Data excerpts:
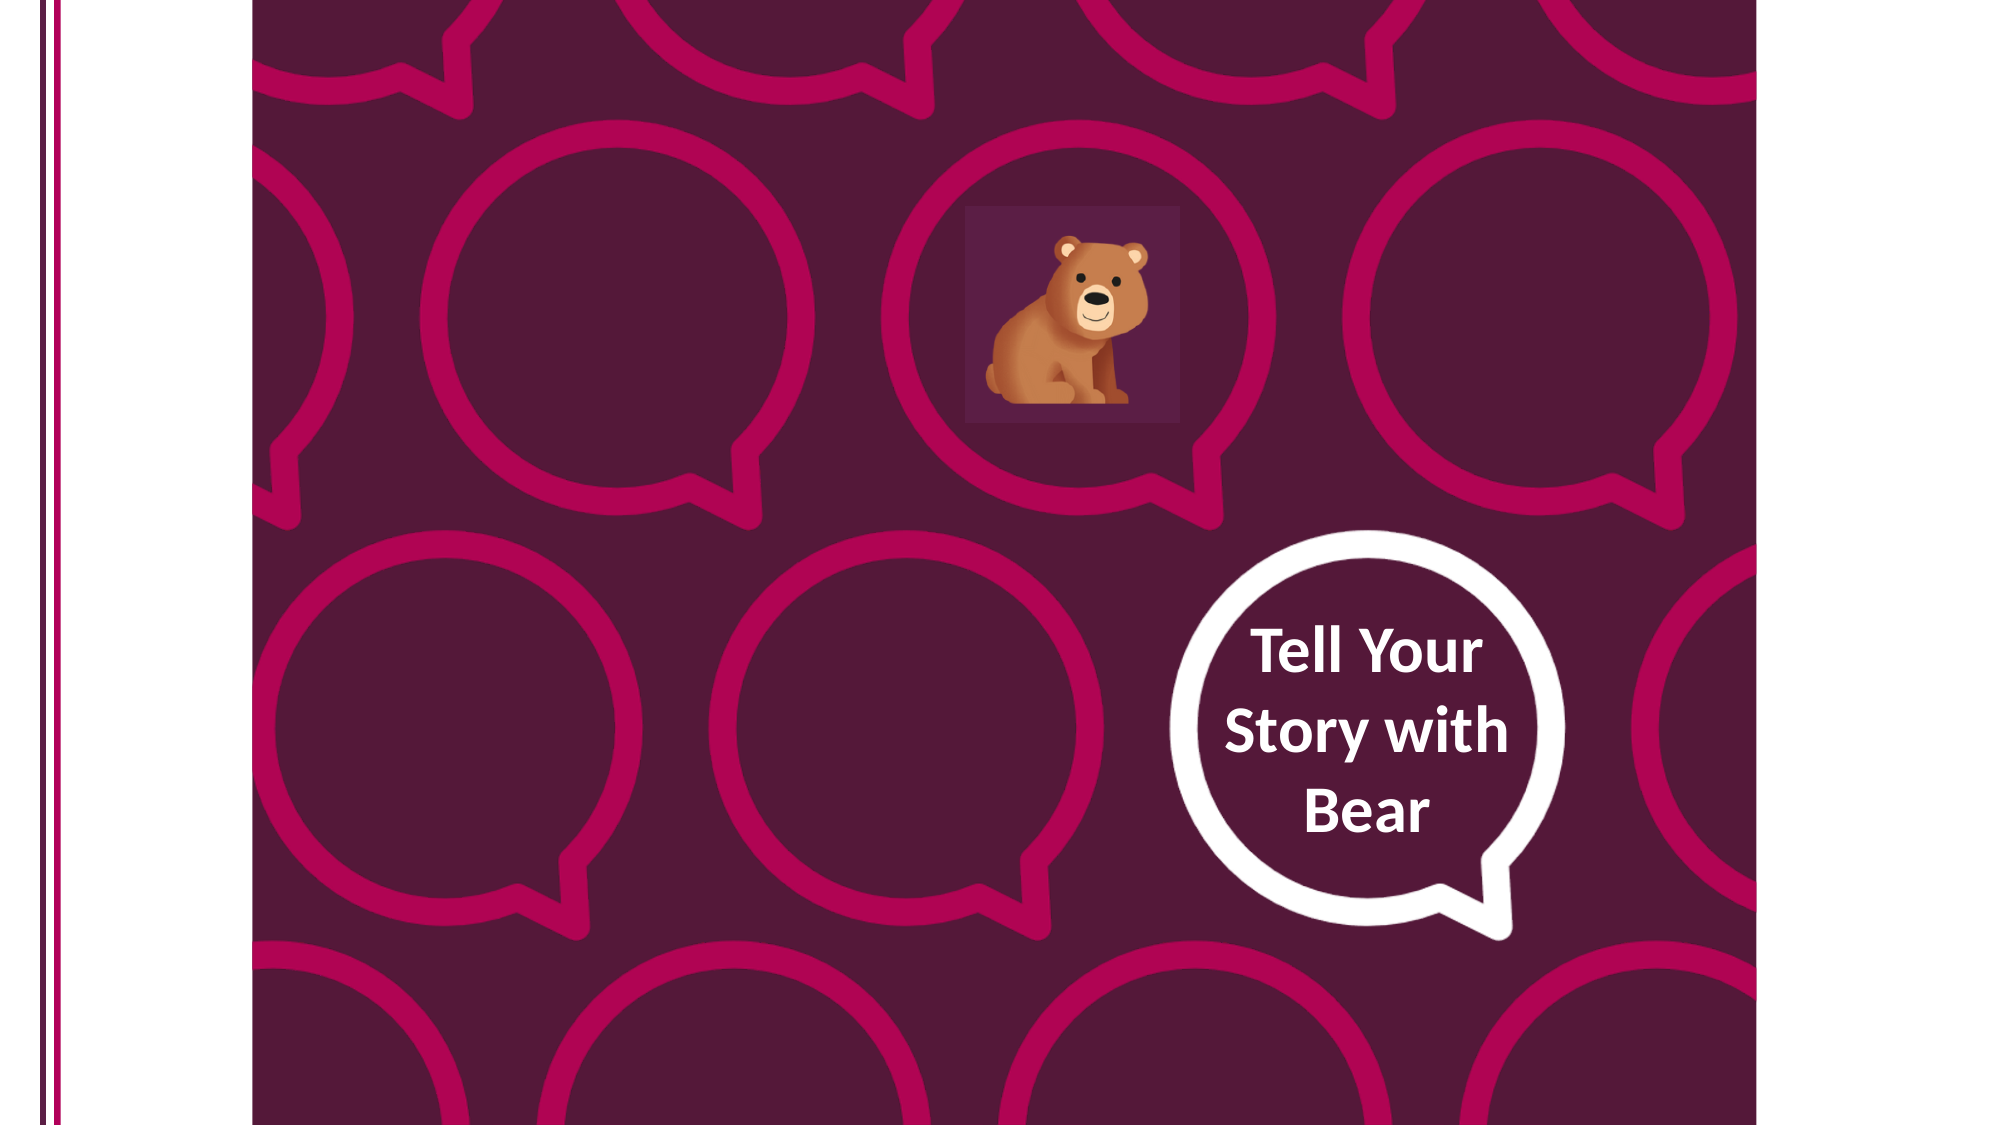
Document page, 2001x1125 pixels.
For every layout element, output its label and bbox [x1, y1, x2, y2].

picture [252, 0, 1757, 1125]
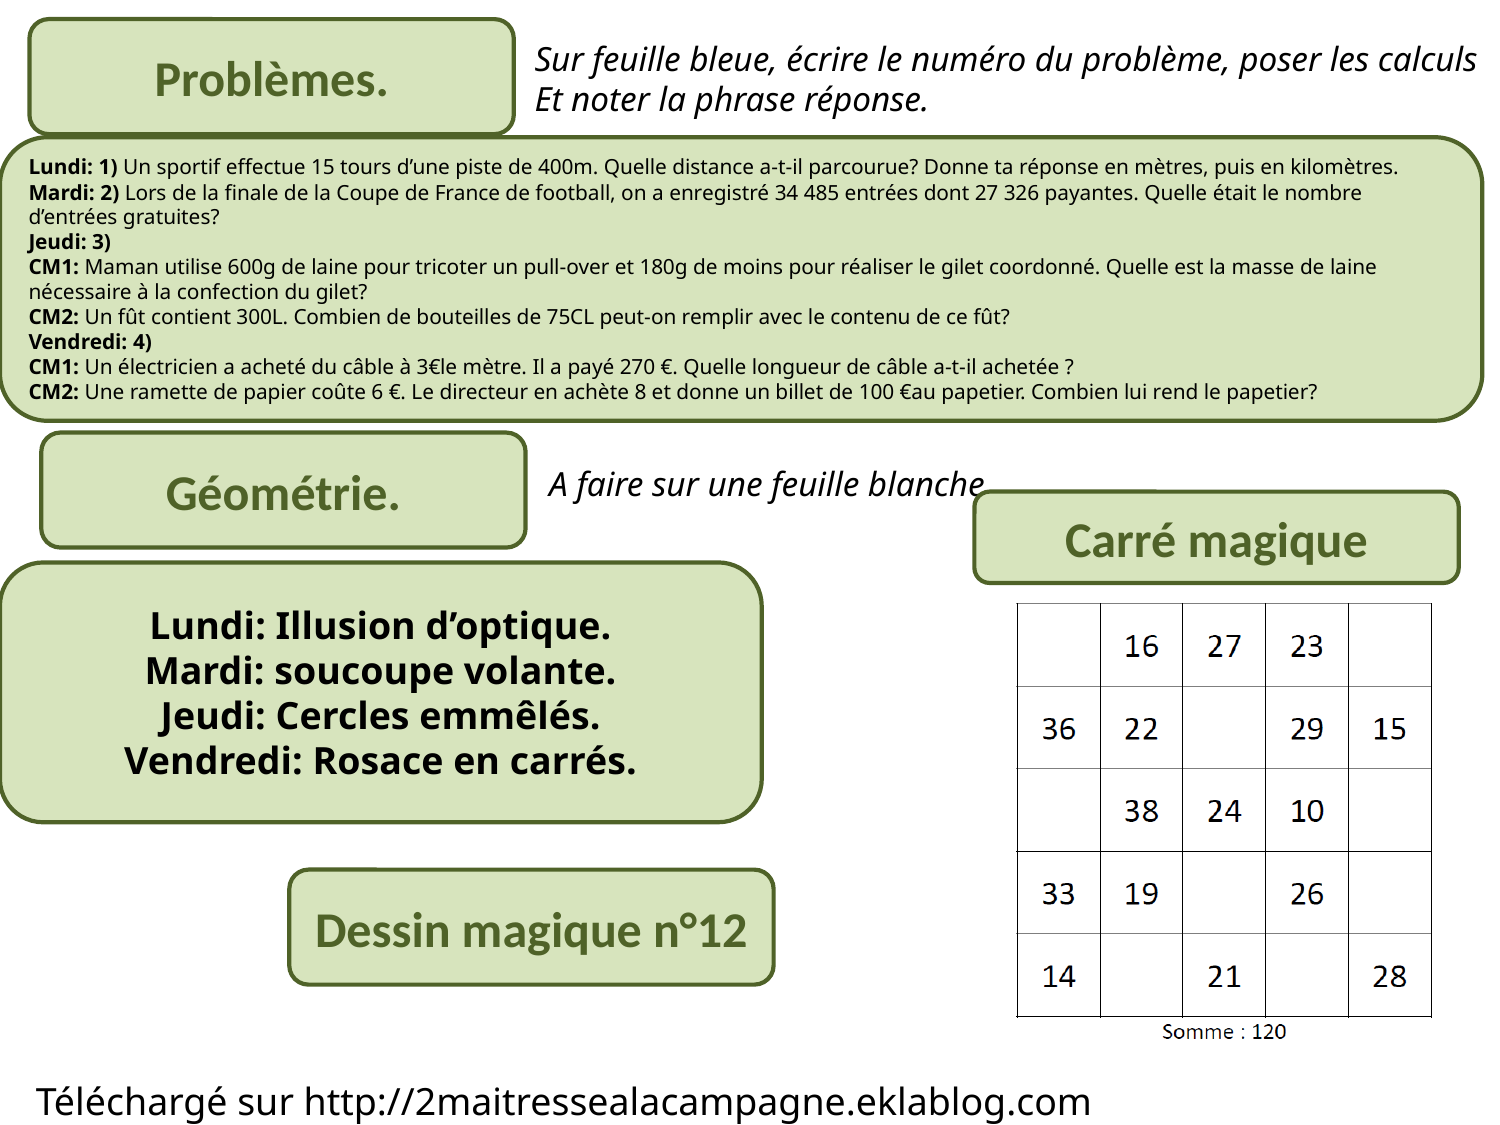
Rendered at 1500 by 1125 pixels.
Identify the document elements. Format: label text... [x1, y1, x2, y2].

text_box Téléchargé sur http://2maitressealacampagne.eklablog.com [21, 1070, 1108, 1125]
text_box Géométrie. [39, 430, 528, 550]
text_box Problèmes. [27, 16, 516, 137]
picture [985, 585, 1448, 1063]
text_box Dessin magique n°12 [287, 867, 776, 987]
text_box Carré magique [972, 489, 1461, 585]
text_box Lundi: 1) Un sportif effectue 15 tours d’une piste de 400m. Quelle distance a-t-il parcourue? Donne ta réponse en mètres, puis en kilomètres. Mardi: 2) Lors de la finale de la Coupe de France de football, on a enregistré 34 485 entrées dont 27 326 payantes. Quelle était le nombre d’entrées gratuites? Jeudi: 3) CM1: Maman utilise 600g de laine pour tricoter un pull-over et 180g de moins pour réaliser le gilet coordonné. Quelle est la masse de laine nécessaire à la confection du gilet? CM2: Un fût contient 300L. Combien de bouteilles de 75CL peut-on remplir avec le contenu de ce fût? Vendredi: 4) CM1: Un électricien a acheté du câble à 3€le mètre. Il a payé 270 €. Quelle longueur de câble a-t-il achetée ? CM2: Une ramette de papier coûte 6 €. Le directeur en achète 8 et donne un billet de 100 €au papetier. Combien lui rend le papetier? [0, 135, 1485, 423]
text_box A faire sur une feuille blanche. [534, 456, 1009, 551]
text_box Lundi: Illusion d’optique. Mardi: soucoupe volante. Jeudi: Cercles emmêlés. Vendredi: Rosace en carrés. [0, 560, 764, 825]
text_box Sur feuille bleue, écrire le numéro du problème, poser les calculs Et noter la phrase réponse. [519, 30, 1500, 126]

▶ _The task_: When you write out the data, keep every line exact and drop the pictures.

▶ _Written solution_:
Document page, 2001x1125 pixels.
For every layout element, output its label and bbox [x1, y1, x2, y2].

picture [252, 0, 1757, 1125]
Rendered at 1500 by 1125 pixels.
Identify the document elements. Format: label text... [x1, y1, x2, y2].

text_box Téléchargé sur http://2maitressealacampagne.eklablog.com [21, 1070, 1108, 1125]
text_box Géométrie. [39, 430, 528, 550]
text_box Problèmes. [27, 16, 516, 137]
picture [985, 585, 1448, 1063]
text_box Dessin magique n°12 [287, 867, 776, 987]
text_box Carré magique [972, 489, 1461, 585]
text_box Lundi: 1) Un sportif effectue 15 tours d’une piste de 400m. Quelle distance a-t-il parcourue? Donne ta réponse en mètres, puis en kilomètres. Mardi: 2) Lors de la finale de la Coupe de France de football, on a enregistré 34 485 entrées dont 27 326 payantes. Quelle était le nombre d’entrées gratuites? Jeudi: 3) CM1: Maman utilise 600g de laine pour tricoter un pull-over et 180g de moins pour réaliser le gilet coordonné. Quelle est la masse de laine nécessaire à la confection du gilet? CM2: Un fût contient 300L. Combien de bouteilles de 75CL peut-on remplir avec le contenu de ce fût? Vendredi: 4) CM1: Un électricien a acheté du câble à 3€le mètre. Il a payé 270 €. Quelle longueur de câble a-t-il achetée ? CM2: Une ramette de papier coûte 6 €. Le directeur en achète 8 et donne un billet de 100 €au papetier. Combien lui rend le papetier? [0, 135, 1485, 423]
text_box A faire sur une feuille blanche. [534, 456, 1009, 551]
text_box Lundi: Illusion d’optique. Mardi: soucoupe volante. Jeudi: Cercles emmêlés. Vendredi: Rosace en carrés. [0, 560, 764, 825]
text_box Sur feuille bleue, écrire le numéro du problème, poser les calculs Et noter la phrase réponse. [519, 30, 1500, 126]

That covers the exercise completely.